Falhas comuns durante a primeira ligação-após a recarga de óxido de magnésio incluem quebra de isolamento, faíscas de-curto-circuito, disparo da proteção contra vazamento, aumento anormal de temperatura e ruptura do revestimento do tubo. Estes são causados principalmente por defeitos no processo de sinterização ou operação inadequada.
1. Quebra de isolamento e faíscas-de curto-circuito
Sintomas: fumaça, faíscas ou sons de estalo aparecem instantaneamente ao-ligar; viagens de equipamentos.
Causas: Sinterização insuficiente (temperatura insuficiente, tempo de retenção curto) leva a uma camada solta de óxido de magnésio; Preenchimentos irregulares ou vazios criam concentração localizada de campo elétrico; O uso de pó de óxido de magnésio de baixa pureza permite que impurezas formem caminhos condutores.
Prevenção: Certifique-se de que a temperatura de sinterização seja mantida entre 800–1000 graus por 1–2 horas; use pó de alta pureza maior ou igual a 99,9%-.
2. Disparo de proteção contra corrente de fuga
Sintomas: a proteção contra corrente de fuga desarma imediatamente após a inicialização-, falhando na inicialização normal.
Causas: O componente foi testado ou ligado antes de ser totalmente resfriado, resultando em remoção insuficiente de umidade interna; A vedação não estava estanque, permitindo que a umidade penetrasse na camada de isolamento ao longo dos condutores; A energia foi aplicada apesar da resistência do isolamento ao frio não atender ao padrão (<500 MΩ).
Risco: Indica um grave perigo oculto no sistema de isolamento; a operação forçada pode levar a um acidente de segurança.
3. Aquecimento anormal ou energia insuficiente
Sintomas: Aquecimento lento, temperatura que não atinge o valor definido e grandes flutuações de corrente.
Causas: Baixa densidade de enchimento (<2.8 g/cm³), resulting in decreased thermal conductivity; The magnesium oxide layer is damp or carbonized, affecting heat conduction; Poor lead contact or excessively high crimping resistance (>0.03Ω).

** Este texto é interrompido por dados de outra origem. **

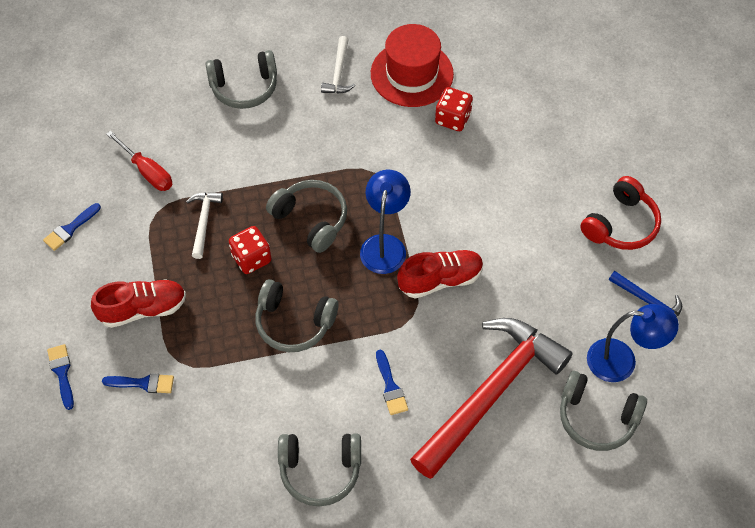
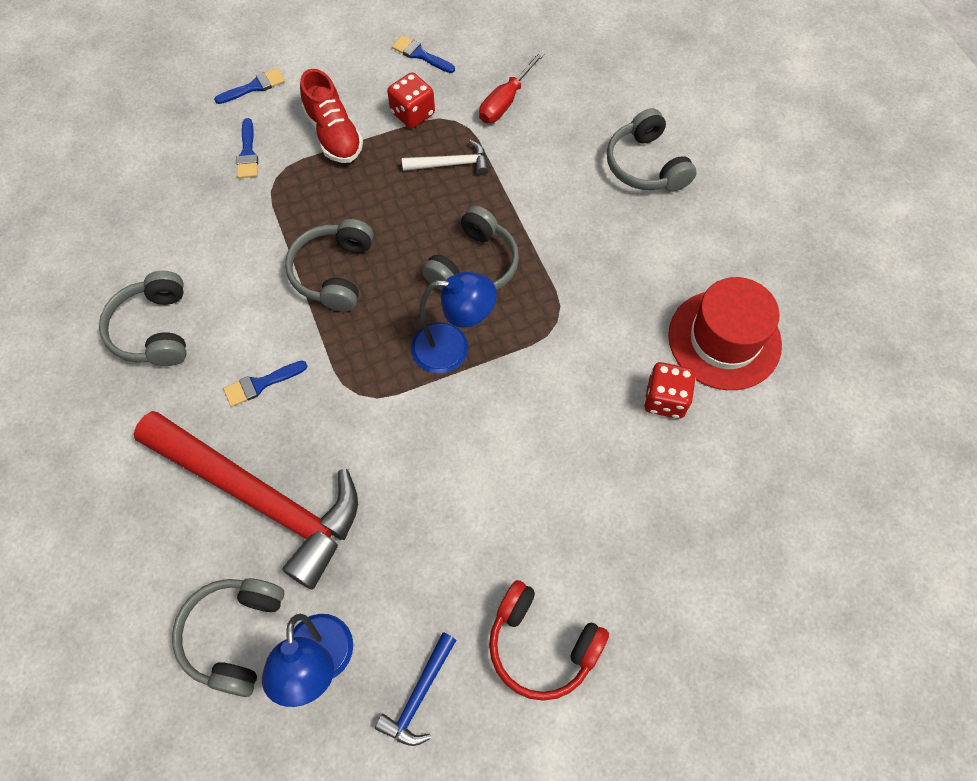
camera: 80 degrees right, 5 degrees up
(251, 258) = (411, 217): red dice -> red dice (412, 113)
(338, 73) = (699, 257): white hammer -> none
(440, 280) = (413, 418): red shoe -> none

Recomendação: Verifique a densidade do enchimento e a qualidade da crimpagem do chumbo antes de ligar; priorizar processos automatizados de compactação.
4. Rachaduras ou protuberâncias no revestimento do tubo
Sintomas: Expansão localizada, rachaduras e até ejeção de pó do corpo do tubo após energização.
Causes: Rapid cooling leading to thermal stress cracks; moisture seeping in and vaporizing at high temperatures during operation; excessive heating/cooling rates during sintering (>5 graus/min), resultando em tensão estrutural interna não liberada; microfissuras ou espessura irregular da parede no próprio material do tubo, levando a resistência insuficiente.
O resfriamento natural com forno é obrigatório; o resfriamento forçado é estritamente proibido.
5. Queda repentina na resistência do isolamento a quente
Sintomas: passa no teste-de estado frio, mas a resistência do isolamento cai de Maior ou igual a 500 MΩ para<200 MΩ after 30 minutes of operation.
Causas: Sinterização incompleta; alargamento da estrutura microporosa em altas temperaturas levando a caminhos de vazamento; reprovação no teste de umidade, com umidade residual liberada durante o aquecimento; envelhecimento ou falha do adesivo de vedação, permitindo a entrada contínua de umidade.
Esses tipos de falhas são retardados e facilmente ignorados, mas representam um risco muito alto em operações-de longo prazo.